* BEGIN *
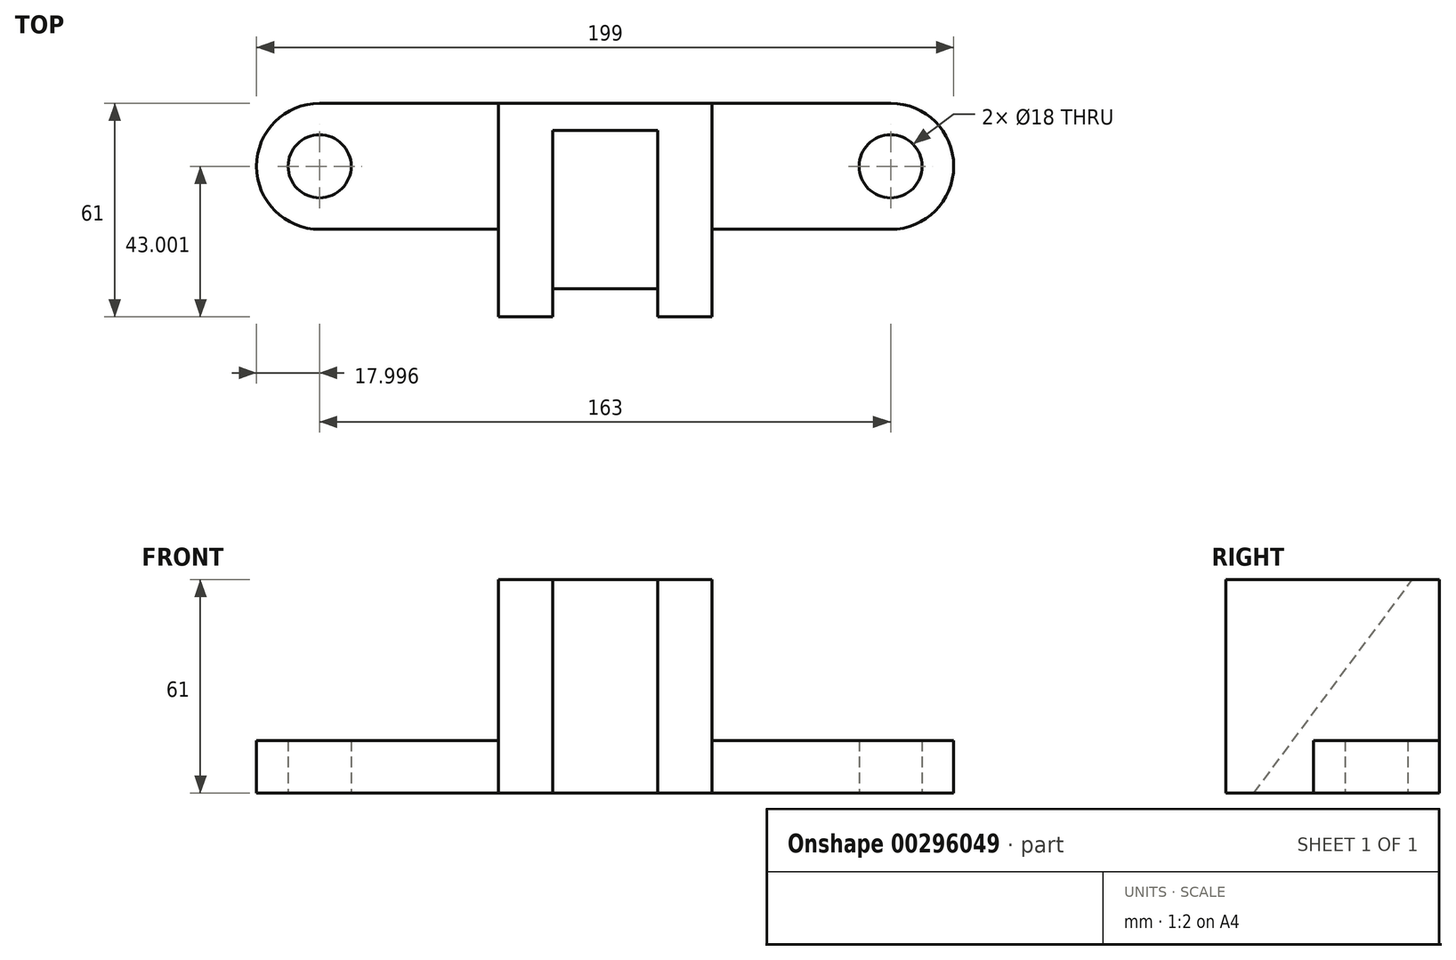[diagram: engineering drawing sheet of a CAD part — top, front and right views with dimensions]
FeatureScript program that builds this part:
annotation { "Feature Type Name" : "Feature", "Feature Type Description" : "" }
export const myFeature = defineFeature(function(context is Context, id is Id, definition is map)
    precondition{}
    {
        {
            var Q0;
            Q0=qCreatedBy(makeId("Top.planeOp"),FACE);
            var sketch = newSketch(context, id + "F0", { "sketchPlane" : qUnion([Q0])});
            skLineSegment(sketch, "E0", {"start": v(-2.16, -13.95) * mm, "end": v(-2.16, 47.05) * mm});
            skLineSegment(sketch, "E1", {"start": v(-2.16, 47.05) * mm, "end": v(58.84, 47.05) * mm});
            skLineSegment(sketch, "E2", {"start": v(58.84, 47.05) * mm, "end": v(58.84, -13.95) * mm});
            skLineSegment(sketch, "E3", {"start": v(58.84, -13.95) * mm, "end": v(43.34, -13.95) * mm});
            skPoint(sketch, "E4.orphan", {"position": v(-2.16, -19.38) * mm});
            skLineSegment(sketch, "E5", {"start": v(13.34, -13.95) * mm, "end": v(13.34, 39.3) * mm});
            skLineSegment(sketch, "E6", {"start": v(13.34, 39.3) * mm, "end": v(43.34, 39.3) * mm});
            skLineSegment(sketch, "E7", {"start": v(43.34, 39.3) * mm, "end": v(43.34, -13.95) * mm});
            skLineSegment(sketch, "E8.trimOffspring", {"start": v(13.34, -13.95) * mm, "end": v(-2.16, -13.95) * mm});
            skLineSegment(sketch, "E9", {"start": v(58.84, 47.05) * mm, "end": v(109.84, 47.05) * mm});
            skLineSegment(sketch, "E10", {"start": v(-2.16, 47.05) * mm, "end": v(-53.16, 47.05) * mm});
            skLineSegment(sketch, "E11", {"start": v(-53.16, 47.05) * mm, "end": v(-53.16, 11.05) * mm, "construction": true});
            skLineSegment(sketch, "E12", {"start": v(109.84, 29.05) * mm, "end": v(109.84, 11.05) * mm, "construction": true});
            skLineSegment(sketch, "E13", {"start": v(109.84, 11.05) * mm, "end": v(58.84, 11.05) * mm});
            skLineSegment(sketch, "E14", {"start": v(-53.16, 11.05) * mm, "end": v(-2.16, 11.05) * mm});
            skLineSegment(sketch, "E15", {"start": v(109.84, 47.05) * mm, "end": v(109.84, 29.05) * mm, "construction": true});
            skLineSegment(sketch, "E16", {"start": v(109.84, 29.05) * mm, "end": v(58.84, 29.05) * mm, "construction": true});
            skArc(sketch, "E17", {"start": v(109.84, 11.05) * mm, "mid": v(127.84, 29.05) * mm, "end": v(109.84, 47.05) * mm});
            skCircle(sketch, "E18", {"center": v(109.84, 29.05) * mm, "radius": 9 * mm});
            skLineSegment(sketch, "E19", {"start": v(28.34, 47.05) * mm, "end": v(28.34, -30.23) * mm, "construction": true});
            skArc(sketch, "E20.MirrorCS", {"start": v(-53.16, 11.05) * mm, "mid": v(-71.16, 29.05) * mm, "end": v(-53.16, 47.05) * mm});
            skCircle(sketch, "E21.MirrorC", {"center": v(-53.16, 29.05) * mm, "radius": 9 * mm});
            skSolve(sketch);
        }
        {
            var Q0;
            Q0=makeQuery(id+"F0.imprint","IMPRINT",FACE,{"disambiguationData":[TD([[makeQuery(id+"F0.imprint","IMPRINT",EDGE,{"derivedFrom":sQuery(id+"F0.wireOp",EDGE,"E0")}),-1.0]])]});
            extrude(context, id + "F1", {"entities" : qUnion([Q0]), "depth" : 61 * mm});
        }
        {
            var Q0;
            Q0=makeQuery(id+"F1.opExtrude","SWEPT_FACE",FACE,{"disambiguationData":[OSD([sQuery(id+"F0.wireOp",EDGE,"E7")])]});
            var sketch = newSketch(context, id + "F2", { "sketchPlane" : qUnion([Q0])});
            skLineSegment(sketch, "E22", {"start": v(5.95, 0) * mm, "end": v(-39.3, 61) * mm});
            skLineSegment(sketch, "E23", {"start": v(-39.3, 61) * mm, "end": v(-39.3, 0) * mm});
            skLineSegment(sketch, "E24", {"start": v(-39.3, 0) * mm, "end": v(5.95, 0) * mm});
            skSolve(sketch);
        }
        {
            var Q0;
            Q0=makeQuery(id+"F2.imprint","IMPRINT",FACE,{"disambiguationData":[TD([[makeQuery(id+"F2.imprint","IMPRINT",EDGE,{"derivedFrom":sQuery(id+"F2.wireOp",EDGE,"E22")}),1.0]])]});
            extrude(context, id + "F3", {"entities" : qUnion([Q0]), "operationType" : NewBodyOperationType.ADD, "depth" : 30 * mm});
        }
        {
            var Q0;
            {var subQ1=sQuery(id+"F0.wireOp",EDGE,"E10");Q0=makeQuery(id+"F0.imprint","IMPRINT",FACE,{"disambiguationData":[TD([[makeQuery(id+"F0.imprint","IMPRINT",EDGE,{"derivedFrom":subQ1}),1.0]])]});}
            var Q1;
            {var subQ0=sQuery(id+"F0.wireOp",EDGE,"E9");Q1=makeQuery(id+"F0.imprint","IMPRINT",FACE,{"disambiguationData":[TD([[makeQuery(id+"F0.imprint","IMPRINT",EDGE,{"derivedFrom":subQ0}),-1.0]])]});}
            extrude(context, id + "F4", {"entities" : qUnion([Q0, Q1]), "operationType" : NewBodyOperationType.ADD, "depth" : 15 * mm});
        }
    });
* END *
-- Exercise task --
Which lines of the entries above contain the string "operationType"? Collect each such line, counting only matches with the same uppercase and lowercase letters.

-- Result of the exercise --
            extrude(context, id + "F3", {"entities" : qUnion([Q0]), "operationType" : NewBodyOperationType.ADD, "depth" : 30 * mm});
            extrude(context, id + "F4", {"entities" : qUnion([Q0, Q1]), "operationType" : NewBodyOperationType.ADD, "depth" : 15 * mm});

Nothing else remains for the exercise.